Remember the Khmer Rouge
Historical ignorance isn’t bliss; it’s suicide.A forgetful society lives on the precipice of history’s abyss. Lloyd Billingsley reminded us of this when he warned, “as ever, the struggle against genocide is the struggle of memory against forgetting.”
Billingsley was referencing the Communist Khmer Rouge’s democidal frenzy of 1975-1979 that killed over 2,000,000 people, specifically “Cambodian children were clubbed to death and babies smashed against trees.” He provided a link to an historical, contemporaneous 1977 account of the communist regime and its bloodthirsty Angka Loeu (“organization on high”) leadership’s initial crimes against the Cambodian people and humanity: Murder of a Gentle Land: The Untold Story of Communist Genocide in Cambodia, by John Barron and Anthony Paul. It is a horrific chronicle of how the insidious tactics and crimes into which the murderous ideology of communism metastasizes and, ultimately, consumes a people.
It is a lesson of history that humanity ignores at its peril. Consequently, in the hope of reminding the present about the past to preserve the future, let us delve into Barron and Paul’s reportage of the survivors’ accounts of the Khmer Rouge’s barbarity perpetrated in the name of the very people these communists tortured and killed.
It’s your typical story of what Communist regimes always do, always have done, every time they’re allowed to take power. As such, it makes for some grim, gruesome reading. But as McCotter says, as Amerika v2.0 lapses ever further into its own version of Communist tyranny, Red in tooth and claw, we better damned well make sure we don’t forget. This quote is particularly chilling:
Angka spokesmen attempted to indoctrinate the prisoners at night, repeatedly sounding a basic refrain: ‘All of you are technicians. You are educated men, and the simple village people didn’t dare reeducate you. But we, your brothers from the army, are happy to reeducate and reshape you. In two years’ time, maybe, when you have adapted yourselves to the new regime, you will be allowed to return to Phnom Penh and your former profession. Meanwhile, you have to help Angka produce rice, to defend the country.
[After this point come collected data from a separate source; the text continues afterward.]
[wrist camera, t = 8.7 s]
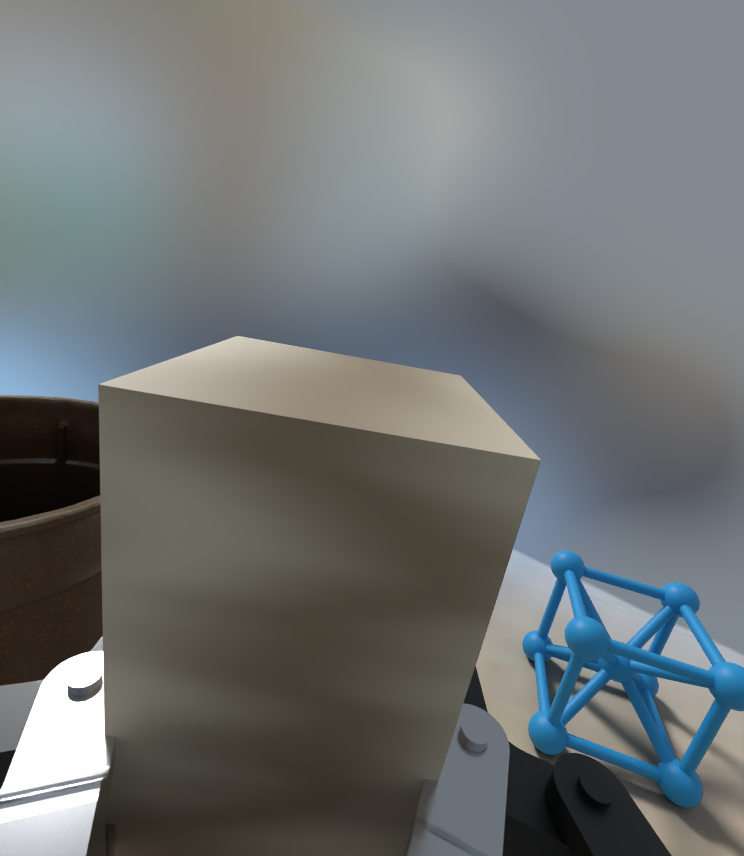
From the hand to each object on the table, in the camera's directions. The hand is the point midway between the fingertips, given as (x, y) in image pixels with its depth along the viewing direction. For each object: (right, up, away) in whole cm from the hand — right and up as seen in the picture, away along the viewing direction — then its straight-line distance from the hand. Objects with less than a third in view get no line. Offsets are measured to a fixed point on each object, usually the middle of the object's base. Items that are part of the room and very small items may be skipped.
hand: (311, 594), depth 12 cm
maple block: (-1, -8, 0) cm, 8 cm away
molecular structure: (+17, -16, +19) cm, 31 cm away
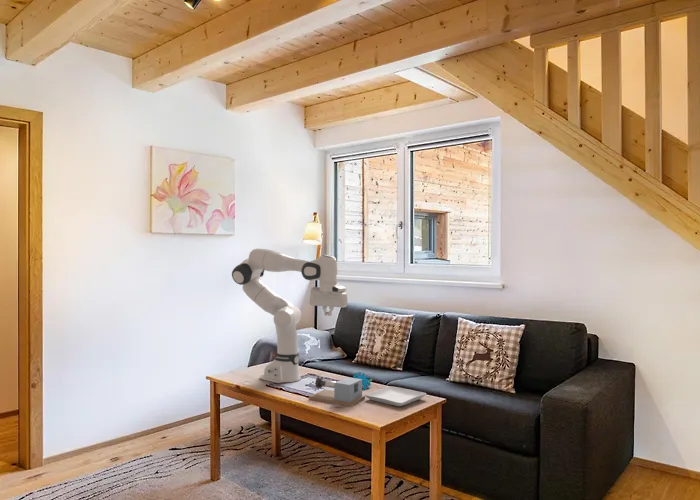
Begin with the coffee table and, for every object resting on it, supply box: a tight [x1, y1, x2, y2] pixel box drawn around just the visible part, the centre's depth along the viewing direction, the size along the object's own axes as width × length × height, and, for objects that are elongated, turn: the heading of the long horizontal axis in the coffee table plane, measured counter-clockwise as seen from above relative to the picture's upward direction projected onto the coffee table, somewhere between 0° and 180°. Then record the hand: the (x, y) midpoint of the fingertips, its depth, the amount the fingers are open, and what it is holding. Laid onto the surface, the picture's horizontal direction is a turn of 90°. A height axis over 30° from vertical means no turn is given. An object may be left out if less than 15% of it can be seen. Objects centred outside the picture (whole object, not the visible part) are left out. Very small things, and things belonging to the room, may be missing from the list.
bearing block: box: [308, 376, 366, 407], centre depth 246 cm, size 22×14×9 cm, turn 61°
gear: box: [352, 371, 373, 391], centre depth 268 cm, size 11×6×10 cm
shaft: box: [314, 376, 336, 389], centre depth 248 cm, size 14×5×5 cm, turn 61°
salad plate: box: [364, 385, 427, 407], centre depth 246 cm, size 21×21×3 cm
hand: (328, 315), depth 262 cm, fingers closed
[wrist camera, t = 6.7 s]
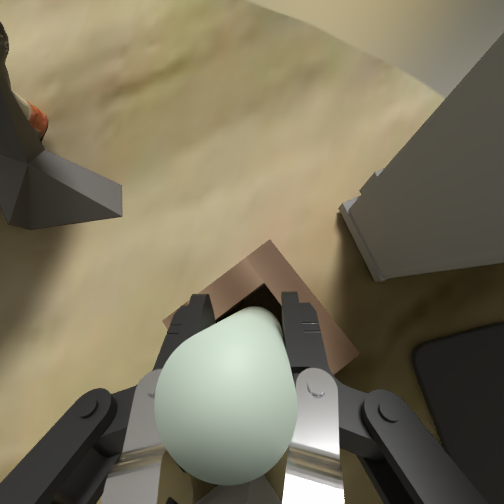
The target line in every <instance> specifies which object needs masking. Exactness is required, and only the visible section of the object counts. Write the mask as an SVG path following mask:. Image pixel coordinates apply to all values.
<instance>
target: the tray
mask: <svg viewBox="0 0 504 504" xmlns="http://www.w3.org/2000/svg"><path fill="white" fill-rule="evenodd" d="M195 504H282V502H281V500H280V498H279V497H278V495H277V494H276V492H275V491H274V489H273V487H272V486H271V484H270V483H269V481H268V480H267V478H266V476H265V475H264V474H263V475H262V476H260V477H258V478H256V479H254V480H252V481H250V482H246V483H243V484H238V485H217V486H216V487H215V488H214V489H212V490H211V491H210V492H209V493H207V494H206V495H205V496H203V497H202V498H201V499H200V500H198V501H197V502H196V503H195Z"/></svg>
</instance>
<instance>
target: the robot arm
mask: <svg viewBox="0 0 504 504" xmlns="http://www.w3.org/2000/svg"><path fill="white" fill-rule="evenodd" d="M281 300H282V328H283V339H284V343H285V348H286V352H287V356H288V359H289V363H290V367H291V372H292V376H293V380H294V384H295V389H296V394H297V405H298V410H297V421H296V427H295V430H294V434H293V437H292V439H291V442H290V444H289V451H288V457H287V465H286V473H285V482H284V492H283V501H282V504H344V488H343V475H342V469H341V466H340V456H339V447H340V448H342V449H345V450H347V451H349V452H352V453H354V454H356V455H357V457H358V459H359V460H360V462H361V464H362V466H363V467H364V469H365V471H366V473H367V474H368V476H369V478H370V480H371V481H372V483H373V485H374V487H375V489H376V490H377V492H378V494H379V496H380V497H381V499H382V501H383V503H384V504H488V503H487V502H486V500H485V499H484V498H483V497H482V495H481V494H480V493H479V492H478V490H477V489H476V488H475V487H474V486H473V484H472V483H471V482H470V481H469V479H468V478H467V477H466V476H465V475H464V473H463V472H462V471H461V470H460V468H459V467H458V466H457V465H456V464H455V462H454V461H453V460H452V459H451V457H450V456H449V455H448V454H447V453H446V451H445V450H444V449H443V448H442V446H441V445H440V444H439V443H438V442H437V440H436V439H435V438H434V437H433V435H432V434H431V433H430V432H429V431H428V429H427V428H426V427H425V426H424V424H423V423H422V422H421V421H420V420H419V418H418V417H417V416H416V415H415V413H414V412H413V411H412V410H411V409H410V407H409V406H408V405H407V404H406V403H405V401H404V400H403V399H401V398H400V397H399V396H398V395H396V394H394V393H393V392H390V391H388V390H383V389H377V390H373V391H371V392H370V393H369V394H368V393H365V392H362V391H359V390H356V389H353V388H350V387H348V386H346V385H344V384H342V383H341V382H340V381H338V380H337V379H336V378H335V377H334V375H333V374H332V372H331V370H330V368H329V365H328V361H327V356H326V352H325V347H324V343H323V338H322V334H321V329H320V325H319V321H318V316H317V312H316V310H315V309H314V307H313V306H312V305H311V303H310V302H306V303H299V298H298V292H297V291H284V292H281ZM214 324H215V315H214V311H213V307H212V303H211V299H210V295H209V294H192V296H191V298H190V301H189V304H188V306H181V307H180V308H179V309H178V310H177V311H176V313H175V314H174V315H173V318H172V321H171V323H170V327H169V329H168V331H167V335H166V337H165V339H164V342H163V345H162V347H161V350H160V353H159V355H158V358H157V361H156V363H155V366H154V368H153V370H152V371H151V372H150V373H148V374H147V375H145V376H144V377H143V378H142V379H141V380H140V382H139V383H138V385H136V386H134V387H131V388H128V389H125V390H122V391H119V392H116V393H113V394H110V393H109V391H107V390H106V389H103V388H97V389H93V390H91V391H89V392H87V393H85V394H84V395H82V396H81V397H80V398H79V399H78V400H77V401H76V402H75V403H74V404H73V405H72V406H71V407H70V408H69V410H68V411H67V412H66V413H65V414H64V415H63V416H62V417H61V418H60V419H59V420H58V421H57V423H56V424H55V425H54V426H53V427H52V428H51V429H50V430H49V431H48V432H47V433H46V434H45V436H44V437H43V438H42V439H41V440H40V441H39V442H38V443H37V444H36V445H35V446H34V447H33V449H32V450H31V451H30V452H29V453H28V454H27V455H26V456H25V457H24V458H23V459H22V460H21V462H20V463H19V464H18V465H17V466H16V467H15V468H14V469H13V470H12V471H11V472H10V473H9V474H8V476H7V477H6V478H5V479H4V480H3V481H2V482H1V483H0V504H96V503H97V501H98V500H99V498H100V497H101V495H102V494H103V496H102V500H101V504H193V488H192V482H191V476H190V474H189V473H188V472H186V471H185V470H184V469H183V468H181V467H180V466H179V465H178V464H177V463H176V462H175V460H174V459H173V458H172V457H171V456H170V454H169V452H168V451H167V449H166V448H165V446H164V444H163V442H162V440H161V437H160V435H159V432H158V429H157V424H156V420H155V410H154V399H155V391H156V386H157V382H158V379H159V376H160V373H161V371H162V369H163V367H164V365H165V363H166V361H167V360H168V358H169V357H170V356H171V354H172V353H173V352H174V351H175V350H176V348H177V347H178V346H180V345H181V344H182V343H183V342H184V341H186V340H187V339H189V338H190V337H192V336H193V335H195V334H197V333H199V332H201V331H203V330H205V329H206V328H208V327H210V326H212V325H214Z"/></svg>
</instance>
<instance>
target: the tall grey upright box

Never refuse Angka’s orders, and stop thinking about your families.
‘To build a democratic Cambodia by renewing everything on a new basis: to do away with every reminder of colonial and imperialist culture, whether visible or tangible or in a person’s mind; to rebuild our new Cambodia, one million men is enough. Prisoners of war [people expelled from the cities and villages controlled by the government on April 17, 1975] are no longer needed, and local chiefs are free to dispose of them as they please.’ [Emphasis in the original.]
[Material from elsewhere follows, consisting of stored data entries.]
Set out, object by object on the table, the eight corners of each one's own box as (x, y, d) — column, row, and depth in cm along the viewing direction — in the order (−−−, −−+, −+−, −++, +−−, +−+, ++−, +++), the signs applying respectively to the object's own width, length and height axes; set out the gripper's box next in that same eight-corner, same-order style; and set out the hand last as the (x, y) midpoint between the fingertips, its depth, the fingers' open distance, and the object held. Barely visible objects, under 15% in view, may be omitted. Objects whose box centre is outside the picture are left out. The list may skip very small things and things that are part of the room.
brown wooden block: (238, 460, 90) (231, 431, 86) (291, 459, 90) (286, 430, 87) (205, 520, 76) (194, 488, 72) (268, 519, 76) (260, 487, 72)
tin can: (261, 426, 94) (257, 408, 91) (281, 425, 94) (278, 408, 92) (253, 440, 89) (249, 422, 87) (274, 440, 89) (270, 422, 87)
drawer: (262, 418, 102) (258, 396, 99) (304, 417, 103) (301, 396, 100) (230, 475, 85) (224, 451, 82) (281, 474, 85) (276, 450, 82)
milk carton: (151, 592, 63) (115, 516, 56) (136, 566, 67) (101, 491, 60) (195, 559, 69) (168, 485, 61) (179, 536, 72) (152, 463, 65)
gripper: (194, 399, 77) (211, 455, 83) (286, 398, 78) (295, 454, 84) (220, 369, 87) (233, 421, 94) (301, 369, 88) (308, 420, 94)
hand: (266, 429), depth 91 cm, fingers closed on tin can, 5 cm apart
Yeesh. Bad, bad juju, that. But really, how many steps away from precisely that sort of thing can we honestly say we are now? And are those steps big ones, or little ones? The echoes of such bland, casual evil should clang discordantly in Real American ears with every word out of “pResident” Pedo Jaux’s filthy, decrepit maw—a tocsin we cannot, MUST not fail to pay heed to, at cost of our very lives. Thus:
By 1979, the killing fields were stilled. The Khmer Rouge’s tyrannical rule over Cambodia was in history’s dustbin, but its butchers were not before the bar of justice. For those Khmer Rouge who were not internally purged by the regime, the wheels of justice ground far longer than did the “wheel of history” that Angka Loeu claimed compelled the democide. Decades passed. Ultimately, trials were held, though the justice wrought was scant. Given the depths of the Khmer Rouge’s crimes against humanity it is impossible to imagine a justice that would have been comprehensive. Still, one could hope for more than the meager justice meted out to these bloodthirsty bastards.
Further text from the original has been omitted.